Laporan juga mengungkap, sejauh ini tak satu pun dari kampanye jahat menjangkau khalayak luas.
Namun, karena AI generatif telah menjadi industri yang booming, ada kekhawatiran luas di kalangan peneliti dan anggota parlemen kalau AI akan dipakai untuk meningkatkan kuantitas disinformasi di internet.

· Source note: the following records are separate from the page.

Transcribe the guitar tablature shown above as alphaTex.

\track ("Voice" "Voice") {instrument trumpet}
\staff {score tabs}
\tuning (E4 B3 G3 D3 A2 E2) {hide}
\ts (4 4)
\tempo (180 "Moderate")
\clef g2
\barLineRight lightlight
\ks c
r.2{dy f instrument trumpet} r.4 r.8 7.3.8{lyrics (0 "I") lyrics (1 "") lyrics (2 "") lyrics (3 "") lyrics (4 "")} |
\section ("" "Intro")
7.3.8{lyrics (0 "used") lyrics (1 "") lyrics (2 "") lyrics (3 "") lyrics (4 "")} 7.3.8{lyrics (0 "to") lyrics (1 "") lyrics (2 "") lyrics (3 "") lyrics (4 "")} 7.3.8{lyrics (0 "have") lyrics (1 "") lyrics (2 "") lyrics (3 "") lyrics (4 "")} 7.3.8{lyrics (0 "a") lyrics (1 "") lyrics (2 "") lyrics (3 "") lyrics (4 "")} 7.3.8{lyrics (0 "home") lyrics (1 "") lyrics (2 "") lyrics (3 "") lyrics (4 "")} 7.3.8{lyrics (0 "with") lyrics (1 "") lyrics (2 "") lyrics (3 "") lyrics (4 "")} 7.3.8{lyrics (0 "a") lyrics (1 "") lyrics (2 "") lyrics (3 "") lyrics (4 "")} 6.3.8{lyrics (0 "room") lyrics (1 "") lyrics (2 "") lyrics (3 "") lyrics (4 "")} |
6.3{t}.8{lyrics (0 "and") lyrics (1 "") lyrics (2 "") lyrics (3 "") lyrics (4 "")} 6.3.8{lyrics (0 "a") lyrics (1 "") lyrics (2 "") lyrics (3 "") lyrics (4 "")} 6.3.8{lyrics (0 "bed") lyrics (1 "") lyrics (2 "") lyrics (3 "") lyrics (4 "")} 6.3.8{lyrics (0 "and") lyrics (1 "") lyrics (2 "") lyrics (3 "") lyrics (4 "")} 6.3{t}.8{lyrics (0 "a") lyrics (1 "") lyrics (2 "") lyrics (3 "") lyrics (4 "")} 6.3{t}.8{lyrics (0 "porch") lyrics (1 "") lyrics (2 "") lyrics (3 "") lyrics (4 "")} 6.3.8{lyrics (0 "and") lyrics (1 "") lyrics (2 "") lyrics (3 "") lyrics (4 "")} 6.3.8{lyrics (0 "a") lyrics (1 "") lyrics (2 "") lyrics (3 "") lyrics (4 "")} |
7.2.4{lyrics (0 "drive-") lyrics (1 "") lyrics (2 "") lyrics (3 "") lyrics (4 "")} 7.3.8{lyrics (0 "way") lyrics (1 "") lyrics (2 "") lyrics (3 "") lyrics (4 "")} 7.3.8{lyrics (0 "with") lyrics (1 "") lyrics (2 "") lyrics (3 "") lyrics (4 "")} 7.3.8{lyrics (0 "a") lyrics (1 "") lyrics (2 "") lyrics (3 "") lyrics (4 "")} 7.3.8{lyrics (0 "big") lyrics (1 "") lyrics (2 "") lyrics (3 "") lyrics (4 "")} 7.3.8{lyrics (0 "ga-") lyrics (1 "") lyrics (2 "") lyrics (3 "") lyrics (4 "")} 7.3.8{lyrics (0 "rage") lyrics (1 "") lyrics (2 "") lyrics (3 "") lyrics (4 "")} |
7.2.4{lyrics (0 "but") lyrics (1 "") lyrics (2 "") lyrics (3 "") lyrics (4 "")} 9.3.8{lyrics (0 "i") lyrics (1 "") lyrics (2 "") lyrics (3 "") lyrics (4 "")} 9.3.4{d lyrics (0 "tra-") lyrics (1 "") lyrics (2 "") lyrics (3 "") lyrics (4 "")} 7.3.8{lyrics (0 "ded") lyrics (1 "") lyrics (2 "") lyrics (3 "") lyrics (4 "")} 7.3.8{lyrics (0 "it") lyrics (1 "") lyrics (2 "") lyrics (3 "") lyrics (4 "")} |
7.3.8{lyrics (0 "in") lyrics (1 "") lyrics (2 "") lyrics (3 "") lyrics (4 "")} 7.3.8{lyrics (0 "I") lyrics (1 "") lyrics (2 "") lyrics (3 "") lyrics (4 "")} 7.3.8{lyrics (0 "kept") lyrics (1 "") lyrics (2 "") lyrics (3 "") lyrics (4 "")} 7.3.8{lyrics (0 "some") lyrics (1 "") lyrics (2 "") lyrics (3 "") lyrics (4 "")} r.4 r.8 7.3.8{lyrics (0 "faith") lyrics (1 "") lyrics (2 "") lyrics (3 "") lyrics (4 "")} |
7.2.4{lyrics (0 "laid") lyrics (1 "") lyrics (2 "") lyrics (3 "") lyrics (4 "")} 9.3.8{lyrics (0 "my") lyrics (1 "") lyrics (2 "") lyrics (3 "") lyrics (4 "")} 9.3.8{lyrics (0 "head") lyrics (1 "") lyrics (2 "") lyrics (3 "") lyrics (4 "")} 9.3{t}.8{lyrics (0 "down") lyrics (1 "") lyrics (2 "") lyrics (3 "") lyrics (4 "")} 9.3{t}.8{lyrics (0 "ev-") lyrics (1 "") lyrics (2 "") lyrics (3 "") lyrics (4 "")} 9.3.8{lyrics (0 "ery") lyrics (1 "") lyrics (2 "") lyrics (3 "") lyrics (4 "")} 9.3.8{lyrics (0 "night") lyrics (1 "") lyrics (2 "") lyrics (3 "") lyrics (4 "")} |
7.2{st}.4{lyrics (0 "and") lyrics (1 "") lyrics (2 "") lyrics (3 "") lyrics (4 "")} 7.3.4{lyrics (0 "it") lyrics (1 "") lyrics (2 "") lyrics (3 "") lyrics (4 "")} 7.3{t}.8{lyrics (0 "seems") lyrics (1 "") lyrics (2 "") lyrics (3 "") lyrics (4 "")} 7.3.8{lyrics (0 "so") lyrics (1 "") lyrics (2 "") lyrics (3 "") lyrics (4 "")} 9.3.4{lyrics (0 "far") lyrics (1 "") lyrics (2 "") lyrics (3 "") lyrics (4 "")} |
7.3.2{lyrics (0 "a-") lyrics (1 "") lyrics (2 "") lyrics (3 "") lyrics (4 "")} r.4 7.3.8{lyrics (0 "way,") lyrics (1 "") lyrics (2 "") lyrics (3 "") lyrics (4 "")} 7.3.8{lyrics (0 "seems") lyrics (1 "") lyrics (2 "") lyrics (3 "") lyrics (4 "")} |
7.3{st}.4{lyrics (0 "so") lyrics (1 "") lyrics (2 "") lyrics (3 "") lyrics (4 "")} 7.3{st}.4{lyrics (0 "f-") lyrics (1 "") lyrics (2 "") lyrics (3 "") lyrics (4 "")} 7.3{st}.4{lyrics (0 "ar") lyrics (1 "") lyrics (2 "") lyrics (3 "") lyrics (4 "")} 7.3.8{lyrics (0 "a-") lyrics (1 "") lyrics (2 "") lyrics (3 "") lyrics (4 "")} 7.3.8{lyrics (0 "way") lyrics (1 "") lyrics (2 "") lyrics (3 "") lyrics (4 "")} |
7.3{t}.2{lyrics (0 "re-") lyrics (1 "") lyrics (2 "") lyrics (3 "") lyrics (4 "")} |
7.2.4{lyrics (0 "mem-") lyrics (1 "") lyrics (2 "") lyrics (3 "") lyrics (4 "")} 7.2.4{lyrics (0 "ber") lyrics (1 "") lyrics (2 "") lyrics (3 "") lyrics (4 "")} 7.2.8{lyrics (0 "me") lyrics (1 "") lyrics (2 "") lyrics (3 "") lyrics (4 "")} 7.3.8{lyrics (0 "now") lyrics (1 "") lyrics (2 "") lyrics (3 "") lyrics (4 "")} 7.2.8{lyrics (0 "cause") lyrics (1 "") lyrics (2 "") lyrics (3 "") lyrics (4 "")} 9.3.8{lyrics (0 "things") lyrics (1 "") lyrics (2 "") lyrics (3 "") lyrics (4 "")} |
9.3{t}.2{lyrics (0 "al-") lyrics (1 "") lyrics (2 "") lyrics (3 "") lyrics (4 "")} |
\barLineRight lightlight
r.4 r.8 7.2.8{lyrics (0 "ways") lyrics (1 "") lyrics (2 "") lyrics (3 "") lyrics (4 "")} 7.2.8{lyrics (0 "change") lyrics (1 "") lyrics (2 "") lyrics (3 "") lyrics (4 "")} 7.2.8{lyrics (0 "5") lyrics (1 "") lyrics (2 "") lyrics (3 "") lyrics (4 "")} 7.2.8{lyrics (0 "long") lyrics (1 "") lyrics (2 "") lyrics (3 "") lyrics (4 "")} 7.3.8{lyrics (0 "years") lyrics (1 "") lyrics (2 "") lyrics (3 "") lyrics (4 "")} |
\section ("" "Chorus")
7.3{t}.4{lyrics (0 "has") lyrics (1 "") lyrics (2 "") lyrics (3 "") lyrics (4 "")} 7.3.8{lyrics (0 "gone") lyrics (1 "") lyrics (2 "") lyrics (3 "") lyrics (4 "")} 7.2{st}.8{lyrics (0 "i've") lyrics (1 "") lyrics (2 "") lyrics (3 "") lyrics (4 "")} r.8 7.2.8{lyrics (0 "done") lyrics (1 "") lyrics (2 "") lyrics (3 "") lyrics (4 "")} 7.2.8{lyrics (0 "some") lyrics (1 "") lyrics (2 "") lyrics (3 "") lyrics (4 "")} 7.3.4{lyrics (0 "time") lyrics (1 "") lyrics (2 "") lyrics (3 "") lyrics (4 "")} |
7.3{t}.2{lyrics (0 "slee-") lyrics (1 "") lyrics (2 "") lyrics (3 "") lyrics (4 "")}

Pembesut ChatGPT, OpenAI, sebelumnya mencoba meredakan kekhawatiran ini dan menerapkan batasan pada teknologi mereka.
Salah satu caranya dengan laporan 39 halaman dari OpenAI, tentang penggunaan software mereka (oleh pihak tak bertanggung jawab) untuk propaganda.
OpenAI mengklaim, para peneliti mereka menemukan dan melarang akun yang terkait dengan lima operasi selama tiga bulan terakhir yang berasal dari aktor negara dan swasta.
Untuk kasus di Rusia misalnya, dua operasi membuat dan menyebarkan konten mengkritik AS, Ukraina, dan beberapa negara Baltik lainnya.
Salah satu operasi menggunakan model OpenAI untuk men-debug kode dan membuat bot yang diunggah di Telegram.
Perusahaan Israel Pakai AI untuk Bikin dan Sebar Disinformasi
Pengaruh operasi Tiongkok, di sisi lain, telah menghasilkan teks dalam bahasa Inggris, Tiongkok, Jepang, dan Korea yang kemudian diunggah di X alias Twitter dan di Medium.
Adapun aktor Iran, menghasilkan artikel dengan bantuan AI. Artikel ini bersifat menyerang AS dan Israel. Artikel kemudian diterjemahkan ke bahasa Inggris dan Prancis.
Lalu, sebuah perusahaan politik asal Israel bernama Stoic menjalankan jaringan akun media sosial palsu yang membuat berbagai konten. Termasuk di antaranya unggahan yang menuding protes mahasiswa AS terhadap serangan Israel ke Gaza adalah tindakan antisemit.
Meta di sisi lain, juga memblokir perusahaan Israel Stoic dari platformnya, karena dianggap sudah melanggar kebijakan.